### DATA FOR PROCESSING
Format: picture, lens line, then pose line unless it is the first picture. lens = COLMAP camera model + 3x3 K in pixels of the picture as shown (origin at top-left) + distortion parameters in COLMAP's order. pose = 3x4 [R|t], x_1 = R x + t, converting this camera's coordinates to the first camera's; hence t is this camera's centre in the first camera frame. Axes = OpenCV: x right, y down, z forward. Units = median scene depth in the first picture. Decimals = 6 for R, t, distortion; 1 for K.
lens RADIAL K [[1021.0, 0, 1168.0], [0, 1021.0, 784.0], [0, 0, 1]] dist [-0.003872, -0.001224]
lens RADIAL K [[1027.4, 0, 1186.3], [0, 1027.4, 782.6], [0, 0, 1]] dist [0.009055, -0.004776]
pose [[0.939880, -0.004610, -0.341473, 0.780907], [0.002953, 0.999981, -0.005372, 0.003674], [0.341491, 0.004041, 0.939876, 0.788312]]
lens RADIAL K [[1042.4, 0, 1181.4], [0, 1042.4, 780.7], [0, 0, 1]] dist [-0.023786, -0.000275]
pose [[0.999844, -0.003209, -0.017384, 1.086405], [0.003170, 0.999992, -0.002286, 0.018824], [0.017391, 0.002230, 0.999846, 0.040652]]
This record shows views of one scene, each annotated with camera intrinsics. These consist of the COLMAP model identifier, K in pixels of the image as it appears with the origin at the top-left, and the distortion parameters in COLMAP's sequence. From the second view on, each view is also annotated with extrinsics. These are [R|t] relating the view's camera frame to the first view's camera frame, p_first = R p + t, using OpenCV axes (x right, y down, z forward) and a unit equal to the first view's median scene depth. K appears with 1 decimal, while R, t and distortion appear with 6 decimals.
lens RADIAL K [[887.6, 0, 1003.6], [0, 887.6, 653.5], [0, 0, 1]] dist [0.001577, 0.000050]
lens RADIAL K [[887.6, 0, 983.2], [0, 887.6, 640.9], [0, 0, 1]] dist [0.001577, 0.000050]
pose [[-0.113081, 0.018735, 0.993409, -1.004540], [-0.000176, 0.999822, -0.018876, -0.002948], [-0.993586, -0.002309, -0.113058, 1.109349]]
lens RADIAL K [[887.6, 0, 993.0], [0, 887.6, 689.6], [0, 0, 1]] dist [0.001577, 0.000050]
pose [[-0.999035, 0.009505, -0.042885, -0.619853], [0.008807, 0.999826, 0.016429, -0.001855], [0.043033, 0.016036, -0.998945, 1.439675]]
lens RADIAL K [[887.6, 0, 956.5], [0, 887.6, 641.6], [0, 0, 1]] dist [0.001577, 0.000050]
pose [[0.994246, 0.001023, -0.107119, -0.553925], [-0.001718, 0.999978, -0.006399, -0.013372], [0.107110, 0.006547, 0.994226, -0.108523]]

### PROBLEM TO SOLVE
Print all records shown above, word for word.

### PROBLEM SOLUTION
Format: picture, lens line, then pose line unless it is the first picture. lens = COLMAP camera model + 3x3 K in pixels of the picture as shown (origin at top-left) + distortion parameters in COLMAP's order. pose = 3x4 [R|t], x_1 = R x + t, converting this camera's coordinates to the first camera's; hence t is this camera's centre in the first camera frame. Axes = OpenCV: x right, y down, z forward. Units = median scene depth in the first picture. Decimals = 6 for R, t, distortion; 1 for K.
lens RADIAL K [[1021.0, 0, 1168.0], [0, 1021.0, 784.0], [0, 0, 1]] dist [-0.003872, -0.001224]
lens RADIAL K [[1027.4, 0, 1186.3], [0, 1027.4, 782.6], [0, 0, 1]] dist [0.009055, -0.004776]
pose [[0.939880, -0.004610, -0.341473, 0.780907], [0.002953, 0.999981, -0.005372, 0.003674], [0.341491, 0.004041, 0.939876, 0.788312]]
lens RADIAL K [[1042.4, 0, 1181.4], [0, 1042.4, 780.7], [0, 0, 1]] dist [-0.023786, -0.000275]
pose [[0.999844, -0.003209, -0.017384, 1.086405], [0.003170, 0.999992, -0.002286, 0.018824], [0.017391, 0.002230, 0.999846, 0.040652]]
This record shows views of one scene, each annotated with camera intrinsics. These consist of the COLMAP model identifier, K in pixels of the image as it appears with the origin at the top-left, and the distortion parameters in COLMAP's sequence. From the second view on, each view is also annotated with extrinsics. These are [R|t] relating the view's camera frame to the first view's camera frame, p_first = R p + t, using OpenCV axes (x right, y down, z forward) and a unit equal to the first view's median scene depth. K appears with 1 decimal, while R, t and distortion appear with 6 decimals.
lens RADIAL K [[887.6, 0, 1003.6], [0, 887.6, 653.5], [0, 0, 1]] dist [0.001577, 0.000050]
lens RADIAL K [[887.6, 0, 983.2], [0, 887.6, 640.9], [0, 0, 1]] dist [0.001577, 0.000050]
pose [[-0.113081, 0.018735, 0.993409, -1.004540], [-0.000176, 0.999822, -0.018876, -0.002948], [-0.993586, -0.002309, -0.113058, 1.109349]]
lens RADIAL K [[887.6, 0, 993.0], [0, 887.6, 689.6], [0, 0, 1]] dist [0.001577, 0.000050]
pose [[-0.999035, 0.009505, -0.042885, -0.619853], [0.008807, 0.999826, 0.016429, -0.001855], [0.043033, 0.016036, -0.998945, 1.439675]]
lens RADIAL K [[887.6, 0, 956.5], [0, 887.6, 641.6], [0, 0, 1]] dist [0.001577, 0.000050]
pose [[0.994246, 0.001023, -0.107119, -0.553925], [-0.001718, 0.999978, -0.006399, -0.013372], [0.107110, 0.006547, 0.994226, -0.108523]]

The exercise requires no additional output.